**EXERCISE INSTRUCTIONS**: In the abstract on plasma very low density lipoproteins, what was used to extract the neutral lipids?

Studies of the Proteins in Human Plasma Very Low Density Lipoproteins

• Published in: The Journal of biological chemistry Vol. 244; no. 20; pp. 5687 - 5694
• Main Authors: Brown, W V, Levy, R I, Fredrickson, D S
• Format: Journal Article
• Language: English
• Published: United States American Society for Biochemistry and Molecular Biology 25.10.1969
• Subjects: Acrylates; Amino Acids - analysis; Antigens; Blood Proteins - analysis; Blood Proteins - isolation & purification; Carboxypeptidases; Chemical Phenomena; Chemistry; Chromatography, DEAE-Cellulose; Chromatography, Gel; Electrophoresis; Gels; Humans; Hyperlipidemias - blood; Immune Sera; Immunodiffusion; Immunoelectrophoresis; Lipids; Lipoproteins - analysis; Lipoproteins - blood; Methods; Peptides; Phospholipids - analysis; Ultracentrifugation
• ISSN: 0021-9258; 1083-351X
• DOI: 10.1016/S0021-9258(18)63614-2

The protein components of human plasma very low density lipoproteins (S f > 20) were studied following partial and total delipidation. After the neutral lipids were extracted with heptane, the resulting phospholipid-protein complexes contained at least one immunochemical reactant different from the major apoproteins of high density and low density lipoproteins. Purification required total delipidation with ethanol-ether, gel filtration, and diethylaminoethyl cellulose chromatography. Two proteins were then isolated that differed from the proteins of high density or low density lipoproteins, and their purity was established by immunochemical analysis and polyacrylamide gel electrophoresis. One of these had γ mobility, NH 2 -terminal threonine, COOH-terminal valine, and no tyrosine, histidine, cysteine, or cystine. The second, α 2 -migrating protein had NH 2 -terminal serine, COOH-terminal alanine, and no isoleucine, cysteine, or cystine. These two proteins constituted approximately half of the total protein in very low density lipoprotein.

**DATASET EXCERPTS**:
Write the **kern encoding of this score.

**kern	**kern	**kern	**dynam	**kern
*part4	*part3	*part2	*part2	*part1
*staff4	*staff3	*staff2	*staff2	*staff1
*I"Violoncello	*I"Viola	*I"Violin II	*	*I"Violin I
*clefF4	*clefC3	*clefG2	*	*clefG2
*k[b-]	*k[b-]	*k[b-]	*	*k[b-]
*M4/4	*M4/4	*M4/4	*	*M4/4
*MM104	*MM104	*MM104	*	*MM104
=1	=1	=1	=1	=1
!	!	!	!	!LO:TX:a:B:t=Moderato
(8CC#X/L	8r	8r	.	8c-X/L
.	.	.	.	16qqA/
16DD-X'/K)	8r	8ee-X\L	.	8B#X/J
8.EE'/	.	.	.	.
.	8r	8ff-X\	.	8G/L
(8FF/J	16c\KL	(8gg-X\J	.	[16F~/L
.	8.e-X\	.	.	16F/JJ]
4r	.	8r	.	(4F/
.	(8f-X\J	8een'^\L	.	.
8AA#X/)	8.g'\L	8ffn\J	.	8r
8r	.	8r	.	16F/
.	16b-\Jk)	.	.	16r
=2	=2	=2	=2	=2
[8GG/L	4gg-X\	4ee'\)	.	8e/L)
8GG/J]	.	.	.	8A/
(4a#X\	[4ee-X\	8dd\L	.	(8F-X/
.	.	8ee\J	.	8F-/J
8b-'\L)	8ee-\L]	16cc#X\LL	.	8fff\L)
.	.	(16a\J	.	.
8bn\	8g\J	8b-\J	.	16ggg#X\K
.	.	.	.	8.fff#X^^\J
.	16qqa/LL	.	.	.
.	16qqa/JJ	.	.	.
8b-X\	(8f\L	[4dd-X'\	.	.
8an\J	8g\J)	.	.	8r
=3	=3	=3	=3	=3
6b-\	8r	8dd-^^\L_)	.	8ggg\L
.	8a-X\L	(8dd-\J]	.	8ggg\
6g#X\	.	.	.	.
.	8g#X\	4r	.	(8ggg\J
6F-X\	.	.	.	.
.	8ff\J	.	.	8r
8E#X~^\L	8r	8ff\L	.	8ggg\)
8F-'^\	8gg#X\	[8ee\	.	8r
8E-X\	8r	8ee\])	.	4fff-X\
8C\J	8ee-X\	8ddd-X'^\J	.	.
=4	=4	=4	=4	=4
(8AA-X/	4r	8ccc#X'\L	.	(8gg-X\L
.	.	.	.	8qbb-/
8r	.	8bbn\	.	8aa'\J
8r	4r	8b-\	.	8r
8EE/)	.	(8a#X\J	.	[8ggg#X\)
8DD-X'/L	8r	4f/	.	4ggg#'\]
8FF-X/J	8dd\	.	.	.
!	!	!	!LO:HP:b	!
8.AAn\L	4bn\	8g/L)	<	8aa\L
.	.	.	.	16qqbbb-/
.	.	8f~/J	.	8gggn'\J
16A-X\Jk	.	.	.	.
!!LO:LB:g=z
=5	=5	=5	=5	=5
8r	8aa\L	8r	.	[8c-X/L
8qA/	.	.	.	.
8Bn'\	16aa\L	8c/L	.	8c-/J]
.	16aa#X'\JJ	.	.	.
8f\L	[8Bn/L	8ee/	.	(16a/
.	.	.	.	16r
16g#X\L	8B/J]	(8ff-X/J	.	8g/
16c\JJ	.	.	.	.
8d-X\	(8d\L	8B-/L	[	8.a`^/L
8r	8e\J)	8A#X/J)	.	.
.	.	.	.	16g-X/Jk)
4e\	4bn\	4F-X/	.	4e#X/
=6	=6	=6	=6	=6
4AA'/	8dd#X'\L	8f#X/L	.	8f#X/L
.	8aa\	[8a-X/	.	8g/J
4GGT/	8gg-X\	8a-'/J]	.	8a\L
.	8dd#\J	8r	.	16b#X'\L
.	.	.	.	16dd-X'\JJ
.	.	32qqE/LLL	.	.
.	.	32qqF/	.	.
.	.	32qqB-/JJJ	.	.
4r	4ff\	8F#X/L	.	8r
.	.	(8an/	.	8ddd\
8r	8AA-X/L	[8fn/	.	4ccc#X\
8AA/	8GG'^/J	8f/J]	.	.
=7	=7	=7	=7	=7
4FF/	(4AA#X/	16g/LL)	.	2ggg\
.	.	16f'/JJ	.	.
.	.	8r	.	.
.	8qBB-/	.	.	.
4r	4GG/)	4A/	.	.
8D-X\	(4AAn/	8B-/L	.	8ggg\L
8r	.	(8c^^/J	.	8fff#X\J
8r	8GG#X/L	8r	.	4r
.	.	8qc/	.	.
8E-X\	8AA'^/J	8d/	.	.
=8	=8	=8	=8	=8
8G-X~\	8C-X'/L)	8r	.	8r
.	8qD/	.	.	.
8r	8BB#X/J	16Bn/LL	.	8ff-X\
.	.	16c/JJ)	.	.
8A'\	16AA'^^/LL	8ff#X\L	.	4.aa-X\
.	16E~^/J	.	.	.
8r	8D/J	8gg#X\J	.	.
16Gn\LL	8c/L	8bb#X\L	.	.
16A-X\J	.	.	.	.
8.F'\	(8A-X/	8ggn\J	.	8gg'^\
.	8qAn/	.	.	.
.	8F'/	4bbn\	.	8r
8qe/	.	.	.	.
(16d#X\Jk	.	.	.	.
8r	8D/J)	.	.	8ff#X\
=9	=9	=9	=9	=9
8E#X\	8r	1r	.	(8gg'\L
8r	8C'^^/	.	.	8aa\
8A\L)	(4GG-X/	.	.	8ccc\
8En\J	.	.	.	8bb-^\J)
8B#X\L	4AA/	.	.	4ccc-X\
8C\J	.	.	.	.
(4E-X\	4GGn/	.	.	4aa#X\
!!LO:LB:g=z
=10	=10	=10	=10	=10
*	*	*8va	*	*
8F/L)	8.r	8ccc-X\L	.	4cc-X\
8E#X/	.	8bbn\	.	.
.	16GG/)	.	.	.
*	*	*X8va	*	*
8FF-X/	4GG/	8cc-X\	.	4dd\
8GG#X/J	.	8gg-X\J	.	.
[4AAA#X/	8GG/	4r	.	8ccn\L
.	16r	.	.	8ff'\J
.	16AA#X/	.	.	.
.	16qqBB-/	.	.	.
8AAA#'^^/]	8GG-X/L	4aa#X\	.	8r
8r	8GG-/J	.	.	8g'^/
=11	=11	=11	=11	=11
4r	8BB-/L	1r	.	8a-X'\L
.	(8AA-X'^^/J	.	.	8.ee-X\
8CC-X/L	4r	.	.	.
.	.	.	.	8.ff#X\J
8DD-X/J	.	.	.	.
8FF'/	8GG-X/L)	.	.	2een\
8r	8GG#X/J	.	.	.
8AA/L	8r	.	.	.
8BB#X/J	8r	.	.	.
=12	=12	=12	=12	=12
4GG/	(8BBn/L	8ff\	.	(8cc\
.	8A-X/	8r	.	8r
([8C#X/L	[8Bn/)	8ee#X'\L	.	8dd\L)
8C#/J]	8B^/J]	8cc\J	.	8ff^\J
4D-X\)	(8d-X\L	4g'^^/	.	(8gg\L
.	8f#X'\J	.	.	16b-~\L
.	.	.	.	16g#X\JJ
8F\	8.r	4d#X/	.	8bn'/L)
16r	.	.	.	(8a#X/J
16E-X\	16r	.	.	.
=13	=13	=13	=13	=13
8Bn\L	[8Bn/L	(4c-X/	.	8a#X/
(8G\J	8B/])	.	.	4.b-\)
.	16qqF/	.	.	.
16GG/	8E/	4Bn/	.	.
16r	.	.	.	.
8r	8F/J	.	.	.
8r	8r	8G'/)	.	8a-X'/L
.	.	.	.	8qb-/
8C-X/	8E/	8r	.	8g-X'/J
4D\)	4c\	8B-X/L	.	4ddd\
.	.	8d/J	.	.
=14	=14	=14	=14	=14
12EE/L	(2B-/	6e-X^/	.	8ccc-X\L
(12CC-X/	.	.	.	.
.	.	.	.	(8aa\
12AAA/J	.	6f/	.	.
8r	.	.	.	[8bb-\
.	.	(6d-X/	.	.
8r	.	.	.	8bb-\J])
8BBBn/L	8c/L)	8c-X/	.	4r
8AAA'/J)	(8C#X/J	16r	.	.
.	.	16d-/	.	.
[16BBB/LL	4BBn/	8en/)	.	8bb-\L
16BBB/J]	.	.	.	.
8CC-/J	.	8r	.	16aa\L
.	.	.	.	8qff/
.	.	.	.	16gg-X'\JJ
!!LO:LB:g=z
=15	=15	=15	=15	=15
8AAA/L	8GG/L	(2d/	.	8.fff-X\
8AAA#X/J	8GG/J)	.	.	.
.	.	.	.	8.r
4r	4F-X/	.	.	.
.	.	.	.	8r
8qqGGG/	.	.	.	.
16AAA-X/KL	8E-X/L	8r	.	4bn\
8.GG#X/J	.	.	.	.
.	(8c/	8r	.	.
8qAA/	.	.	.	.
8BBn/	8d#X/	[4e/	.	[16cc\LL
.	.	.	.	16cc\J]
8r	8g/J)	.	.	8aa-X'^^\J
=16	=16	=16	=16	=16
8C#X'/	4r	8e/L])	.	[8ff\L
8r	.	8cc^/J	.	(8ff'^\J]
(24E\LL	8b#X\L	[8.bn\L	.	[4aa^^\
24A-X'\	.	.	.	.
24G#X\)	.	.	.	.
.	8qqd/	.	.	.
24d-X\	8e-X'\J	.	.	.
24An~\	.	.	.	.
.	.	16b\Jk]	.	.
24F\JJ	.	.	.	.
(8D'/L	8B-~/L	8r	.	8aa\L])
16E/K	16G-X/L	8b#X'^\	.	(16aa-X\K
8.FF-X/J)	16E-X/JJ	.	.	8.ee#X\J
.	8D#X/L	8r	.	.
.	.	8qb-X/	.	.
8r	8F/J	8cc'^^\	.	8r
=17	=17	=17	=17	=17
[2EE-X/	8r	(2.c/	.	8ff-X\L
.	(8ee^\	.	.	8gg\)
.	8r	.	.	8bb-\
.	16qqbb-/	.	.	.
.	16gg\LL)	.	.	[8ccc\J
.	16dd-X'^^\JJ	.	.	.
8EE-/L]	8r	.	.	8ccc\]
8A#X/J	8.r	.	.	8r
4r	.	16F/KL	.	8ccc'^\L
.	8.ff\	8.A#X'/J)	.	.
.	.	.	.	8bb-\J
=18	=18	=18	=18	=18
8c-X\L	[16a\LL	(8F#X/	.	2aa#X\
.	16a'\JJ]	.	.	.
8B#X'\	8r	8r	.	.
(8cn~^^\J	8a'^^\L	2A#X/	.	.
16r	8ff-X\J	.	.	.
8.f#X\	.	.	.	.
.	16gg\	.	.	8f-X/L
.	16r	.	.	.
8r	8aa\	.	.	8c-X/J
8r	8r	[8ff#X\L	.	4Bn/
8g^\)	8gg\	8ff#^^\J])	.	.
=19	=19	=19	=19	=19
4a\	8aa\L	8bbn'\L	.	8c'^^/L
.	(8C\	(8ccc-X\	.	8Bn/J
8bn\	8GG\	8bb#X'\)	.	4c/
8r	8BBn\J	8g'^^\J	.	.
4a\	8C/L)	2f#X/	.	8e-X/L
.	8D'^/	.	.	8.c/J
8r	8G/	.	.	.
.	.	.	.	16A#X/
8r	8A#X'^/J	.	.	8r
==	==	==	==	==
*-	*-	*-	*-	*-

**YOUR SOLUTION**: Heptane.